Trump steht derzeit insbesondere von Landwirten unter Druck, weil deren Soja-Geschäfte mit China massiv unter dem Handelsstreit leiden. Auch die führenden US-Autobauer spüren Auswirkungen des Konflikts um zusätzliche Stahl- und Aluminiumzölle. So haben Ford und General Motors gerade ihre Geschäftsprognosen gesenkt.
Für die deutsche Wirtschaft mit Aushängeschildern wie Daimler und BMW ist vor allem der vorläufige Verzicht auf Auto-Sonderzölle entscheidend. „Damit besteht eine reale Chance, zusätzliche Zölle oder gar einen Handelskrieg zwischen den USA und der EU zu verhindern“, gab sich der Autoverband VDA erleichtert. Ähnlich äußerte sich der Industrieverband: „Die Zollspirale im transatlantischen Handel scheint vorerst gestoppt“, sagte BDI-Präsident Dieter Kempf. Allerdings müssten nun den Worten auch Taten folgen. Zurückhaltender zeigte sich Eric Schweitzer, der Präsident des Deutschen Industrie- und Handelskammertages: „Die in Aussicht gestellten Lösungen gehen in die richtige Richtung, aber eine gehörige Portion Skepsis bleibt.“
In Österreich sagte Bundeskanzler Sebastian Kurz (ÖVP) in einer Stellungnahme gegenüber der APA, dass es „ganz entscheidend“ sei, einen Handelsstreit mit den USA zu verhindern. Daher sei es gut, dass Juncker mit Trump daran arbeite, die Beziehung zwischen der EU und den USA zu stärken, was gerade Österreich als Exportnation unterstütze. Wirtschaftsministerin Margarete Schramböck (ÖVP) zeigte sich „vorsichtig positiv“, Wirtschaftskammer-Präsident Harald Mahrer sprach von einem „ersten wichtigen Schritt zur Entschärfung des Handelskonflikts“.
Für die deutsche Bundesregierung lobte Altmaier Juncker und EU-Handelskommissarin Cecilia Malmström. „Zölle runter, nicht rauf“, twitterte er. Der freie Handel und Millionen Jobs seien gesichert. Außenminister Heiko Maas sagte am Rande eines Besuchs in Südkorea, das Ergebnis von Washington sei besser als erwartet. Dagegen sprach SPD-Chefin Andrea Nahles vorsichtiger von einem Aufschub, den die Europäer erhalten hätten. Noch sei das eigentliche Ziel nicht erreicht.

## Vorliegende Datensätze
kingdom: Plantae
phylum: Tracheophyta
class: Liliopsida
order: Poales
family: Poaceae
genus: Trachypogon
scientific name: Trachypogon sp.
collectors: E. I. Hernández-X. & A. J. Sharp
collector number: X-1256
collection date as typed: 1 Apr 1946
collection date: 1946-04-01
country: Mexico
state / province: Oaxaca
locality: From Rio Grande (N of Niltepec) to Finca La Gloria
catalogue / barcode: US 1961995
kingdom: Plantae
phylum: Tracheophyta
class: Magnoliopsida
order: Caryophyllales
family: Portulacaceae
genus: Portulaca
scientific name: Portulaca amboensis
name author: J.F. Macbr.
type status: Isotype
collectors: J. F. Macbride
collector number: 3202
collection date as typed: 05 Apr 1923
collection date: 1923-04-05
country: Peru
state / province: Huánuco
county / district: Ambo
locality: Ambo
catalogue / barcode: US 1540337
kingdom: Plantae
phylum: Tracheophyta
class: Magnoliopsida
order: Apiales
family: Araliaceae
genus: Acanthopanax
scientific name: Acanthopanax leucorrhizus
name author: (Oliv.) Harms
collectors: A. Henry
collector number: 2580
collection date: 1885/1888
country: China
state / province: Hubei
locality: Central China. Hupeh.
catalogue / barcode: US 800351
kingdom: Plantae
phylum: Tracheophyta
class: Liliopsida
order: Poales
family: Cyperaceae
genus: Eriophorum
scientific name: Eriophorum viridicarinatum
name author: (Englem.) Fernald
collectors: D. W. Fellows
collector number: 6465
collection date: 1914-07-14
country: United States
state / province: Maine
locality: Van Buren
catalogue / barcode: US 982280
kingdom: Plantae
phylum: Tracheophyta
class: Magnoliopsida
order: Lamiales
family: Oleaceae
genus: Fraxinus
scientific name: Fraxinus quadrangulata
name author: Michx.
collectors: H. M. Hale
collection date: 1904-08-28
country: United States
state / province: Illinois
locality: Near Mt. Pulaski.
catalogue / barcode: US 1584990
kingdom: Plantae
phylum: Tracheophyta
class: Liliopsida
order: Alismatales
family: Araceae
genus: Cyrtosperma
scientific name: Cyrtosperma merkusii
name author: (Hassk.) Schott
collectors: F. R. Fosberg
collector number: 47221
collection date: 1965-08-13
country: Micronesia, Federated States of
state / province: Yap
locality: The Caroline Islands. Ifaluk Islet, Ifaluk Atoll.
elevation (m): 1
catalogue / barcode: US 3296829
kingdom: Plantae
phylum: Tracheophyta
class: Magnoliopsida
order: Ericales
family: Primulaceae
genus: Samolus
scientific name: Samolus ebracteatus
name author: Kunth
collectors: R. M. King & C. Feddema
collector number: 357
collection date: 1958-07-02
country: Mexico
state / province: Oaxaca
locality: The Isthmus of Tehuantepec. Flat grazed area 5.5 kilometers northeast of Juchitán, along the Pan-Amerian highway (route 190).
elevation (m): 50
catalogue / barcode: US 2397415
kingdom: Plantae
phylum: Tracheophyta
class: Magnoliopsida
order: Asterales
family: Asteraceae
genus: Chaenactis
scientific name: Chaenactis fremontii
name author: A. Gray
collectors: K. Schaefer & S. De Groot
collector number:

## Arbeitsauftrag
Nenne alle Personen, die sich im Text über den Handelsstreit in Österreich äußern, jeweils mit ihrem Amt.

## Lösung
- Sebastian Kurz (ÖVP), Bundeskanzler
- Margarete Schramböck (ÖVP), Wirtschaftsministerin
- Harald Mahrer, Wirtschaftskammer-Präsident